The multiplier effect is an initial change in an injection or leakage into the circular flow of income that can have a greater final impact on equilibrium national income.
How is the multiplier effect defined?
It is defined as the final change in equilibrium national output resulting from an initial change in aggregate demand.
What is the ratio used in the multiplier effect?
It is the ratio of the final change in income to the initial change in injection.
What is the marginal propensity to consume (MPC)?
The marginal propensity to consume is the measure of the proportion of an increase in income that a person or household is likely to spend on consumption (goods and services) rather than save: MPC = ∆C/∆INC.
What is the marginal propensity to save (MPS)?
The marginal propensity to save is the measure of the proportion of an increase in income that a person or household is likely to save.
What is the marginal propensity to tax (MPT)?
The marginal propensity to tax is the measure of the proportion of an increase in income that is spent on taxation by households or people.
What is the marginal propensity to import (MPM)?
The marginal propensity to import is the measure of the proportion of an increase in income that is spent on imports by households or people.
What is the marginal propensity to withdraw (MPW)?
The marginal propensity to withdraw is the increase in leakages following an increase in income: MPW = MPS + MPT + MPM; MPW = 1 - MPC.
Why does the multiplier work in circular flow?
The multiplier works due to the concept of circular flow as the injection goes around the process multiple times.

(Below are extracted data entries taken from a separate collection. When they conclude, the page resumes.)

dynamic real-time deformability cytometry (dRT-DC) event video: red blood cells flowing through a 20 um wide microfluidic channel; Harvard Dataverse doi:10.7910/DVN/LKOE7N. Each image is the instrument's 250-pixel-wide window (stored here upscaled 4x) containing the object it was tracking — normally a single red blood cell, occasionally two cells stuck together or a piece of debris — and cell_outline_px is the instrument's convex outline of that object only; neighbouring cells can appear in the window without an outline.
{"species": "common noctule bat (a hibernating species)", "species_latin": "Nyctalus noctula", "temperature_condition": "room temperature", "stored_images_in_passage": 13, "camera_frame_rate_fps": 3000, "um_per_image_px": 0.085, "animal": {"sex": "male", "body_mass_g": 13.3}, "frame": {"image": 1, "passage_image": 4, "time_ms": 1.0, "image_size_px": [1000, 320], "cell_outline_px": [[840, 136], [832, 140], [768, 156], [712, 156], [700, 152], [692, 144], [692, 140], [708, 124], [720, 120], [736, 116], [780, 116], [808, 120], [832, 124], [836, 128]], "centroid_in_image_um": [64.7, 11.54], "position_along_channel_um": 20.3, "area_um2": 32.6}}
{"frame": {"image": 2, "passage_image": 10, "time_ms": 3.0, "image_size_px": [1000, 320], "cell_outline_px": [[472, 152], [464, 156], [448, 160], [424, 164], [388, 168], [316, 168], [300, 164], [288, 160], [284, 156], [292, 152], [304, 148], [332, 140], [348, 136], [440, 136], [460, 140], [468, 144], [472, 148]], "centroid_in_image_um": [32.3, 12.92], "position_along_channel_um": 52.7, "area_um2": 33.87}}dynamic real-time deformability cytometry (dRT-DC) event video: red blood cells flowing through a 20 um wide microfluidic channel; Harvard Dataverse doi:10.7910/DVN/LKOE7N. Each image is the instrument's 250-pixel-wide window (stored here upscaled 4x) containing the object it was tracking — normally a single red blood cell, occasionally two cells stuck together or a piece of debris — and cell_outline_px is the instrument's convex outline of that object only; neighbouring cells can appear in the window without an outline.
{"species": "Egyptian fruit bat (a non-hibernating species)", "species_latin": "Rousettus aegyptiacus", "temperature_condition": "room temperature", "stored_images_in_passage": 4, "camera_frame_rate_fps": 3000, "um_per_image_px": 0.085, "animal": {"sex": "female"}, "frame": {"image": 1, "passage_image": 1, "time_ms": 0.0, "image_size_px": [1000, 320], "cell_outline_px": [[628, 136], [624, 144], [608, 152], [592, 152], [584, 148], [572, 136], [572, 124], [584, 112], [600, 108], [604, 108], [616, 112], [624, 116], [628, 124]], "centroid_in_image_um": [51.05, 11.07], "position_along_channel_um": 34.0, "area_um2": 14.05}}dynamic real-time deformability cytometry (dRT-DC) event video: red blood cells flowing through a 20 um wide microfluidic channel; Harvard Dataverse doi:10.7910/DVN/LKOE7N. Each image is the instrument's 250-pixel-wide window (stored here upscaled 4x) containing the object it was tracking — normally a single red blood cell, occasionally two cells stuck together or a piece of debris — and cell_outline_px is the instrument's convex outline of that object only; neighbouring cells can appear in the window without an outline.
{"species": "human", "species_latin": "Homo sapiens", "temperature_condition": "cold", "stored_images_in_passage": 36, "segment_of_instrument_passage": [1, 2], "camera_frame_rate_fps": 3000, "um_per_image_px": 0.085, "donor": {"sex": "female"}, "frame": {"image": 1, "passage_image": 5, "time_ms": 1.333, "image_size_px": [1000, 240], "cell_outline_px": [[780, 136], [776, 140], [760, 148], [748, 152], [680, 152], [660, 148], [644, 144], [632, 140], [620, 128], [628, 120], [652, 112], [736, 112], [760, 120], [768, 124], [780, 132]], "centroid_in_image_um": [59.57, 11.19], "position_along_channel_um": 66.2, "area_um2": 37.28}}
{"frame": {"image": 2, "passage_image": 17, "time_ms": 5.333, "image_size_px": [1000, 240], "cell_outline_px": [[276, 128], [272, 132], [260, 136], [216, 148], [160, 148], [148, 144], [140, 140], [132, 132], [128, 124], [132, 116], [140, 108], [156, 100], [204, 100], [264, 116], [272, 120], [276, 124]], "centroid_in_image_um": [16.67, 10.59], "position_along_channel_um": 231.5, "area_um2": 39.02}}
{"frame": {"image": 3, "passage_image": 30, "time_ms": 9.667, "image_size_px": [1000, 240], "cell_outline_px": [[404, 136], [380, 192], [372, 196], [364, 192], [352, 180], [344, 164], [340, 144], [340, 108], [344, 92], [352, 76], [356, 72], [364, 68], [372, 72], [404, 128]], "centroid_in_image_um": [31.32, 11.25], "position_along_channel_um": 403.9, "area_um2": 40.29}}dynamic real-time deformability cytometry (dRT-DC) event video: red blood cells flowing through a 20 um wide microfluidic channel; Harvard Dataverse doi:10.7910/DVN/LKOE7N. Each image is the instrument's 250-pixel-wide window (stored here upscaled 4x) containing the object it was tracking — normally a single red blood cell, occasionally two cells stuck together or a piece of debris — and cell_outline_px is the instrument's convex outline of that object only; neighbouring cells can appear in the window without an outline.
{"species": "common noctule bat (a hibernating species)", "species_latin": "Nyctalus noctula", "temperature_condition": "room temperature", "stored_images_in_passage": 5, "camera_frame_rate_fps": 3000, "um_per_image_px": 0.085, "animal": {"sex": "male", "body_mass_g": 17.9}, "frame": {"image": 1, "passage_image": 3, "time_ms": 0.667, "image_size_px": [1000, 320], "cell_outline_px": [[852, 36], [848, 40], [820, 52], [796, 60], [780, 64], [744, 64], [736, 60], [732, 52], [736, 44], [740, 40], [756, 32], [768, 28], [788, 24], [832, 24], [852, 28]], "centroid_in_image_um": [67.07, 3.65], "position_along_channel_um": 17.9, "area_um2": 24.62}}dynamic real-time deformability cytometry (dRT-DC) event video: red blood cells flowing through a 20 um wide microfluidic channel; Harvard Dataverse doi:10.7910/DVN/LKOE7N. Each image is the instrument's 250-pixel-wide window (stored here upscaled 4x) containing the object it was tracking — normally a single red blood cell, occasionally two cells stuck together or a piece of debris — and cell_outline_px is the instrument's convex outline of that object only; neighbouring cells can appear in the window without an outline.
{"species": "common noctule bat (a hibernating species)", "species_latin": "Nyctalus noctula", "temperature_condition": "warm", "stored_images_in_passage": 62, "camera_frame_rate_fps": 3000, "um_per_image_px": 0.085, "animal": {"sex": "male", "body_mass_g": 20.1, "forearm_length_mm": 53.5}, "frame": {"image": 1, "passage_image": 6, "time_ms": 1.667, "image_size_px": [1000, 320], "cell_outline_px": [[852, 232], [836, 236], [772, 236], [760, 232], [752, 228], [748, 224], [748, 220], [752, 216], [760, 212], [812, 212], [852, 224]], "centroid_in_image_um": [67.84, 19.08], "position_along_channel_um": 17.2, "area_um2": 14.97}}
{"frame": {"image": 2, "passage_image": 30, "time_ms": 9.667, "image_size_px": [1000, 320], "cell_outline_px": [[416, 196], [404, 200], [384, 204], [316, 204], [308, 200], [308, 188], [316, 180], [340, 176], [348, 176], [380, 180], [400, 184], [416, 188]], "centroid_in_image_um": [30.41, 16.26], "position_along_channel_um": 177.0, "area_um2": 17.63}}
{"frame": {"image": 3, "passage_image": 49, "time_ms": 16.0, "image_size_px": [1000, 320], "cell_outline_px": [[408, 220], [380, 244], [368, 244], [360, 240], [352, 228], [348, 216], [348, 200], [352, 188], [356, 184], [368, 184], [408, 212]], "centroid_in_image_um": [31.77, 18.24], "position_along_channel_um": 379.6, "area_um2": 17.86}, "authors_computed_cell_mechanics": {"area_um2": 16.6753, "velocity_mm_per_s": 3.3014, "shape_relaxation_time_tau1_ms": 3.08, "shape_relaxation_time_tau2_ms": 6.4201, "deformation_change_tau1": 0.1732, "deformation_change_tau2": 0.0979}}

What happens when an individual increases spending?
When an individual increases its spending, the recipients of that spending will have more income, which is then spent on goods and services.
What does additional demand for goods and services create?
Additional demand prompts businesses to increase production, hire more workers, and results in higher factor incomes.
What is the positive multiplier effect?
The positive multiplier effect occurs when there is an initial increase in an injection or a decrease in leakage, leading to a greater final increase in the level of real GDP.
What is the negative multiplier effect?
The negative multiplier effect occurs when there is an initial decrease in an injection or an increase in leakage, leading to a greater final decrease in the level of real GDP.
What is the formula for the multiplier in a closed economy with no government?
Multiplier = 1/MPS or 1/(1-MPC) as MPC + MPS = 1.
What is the formula for the multiplier in an open economy with GOV?
Multiplier = Change in real GDP/Initial change in spending or Multiplier = 1/MPW; 1/(1-MPC).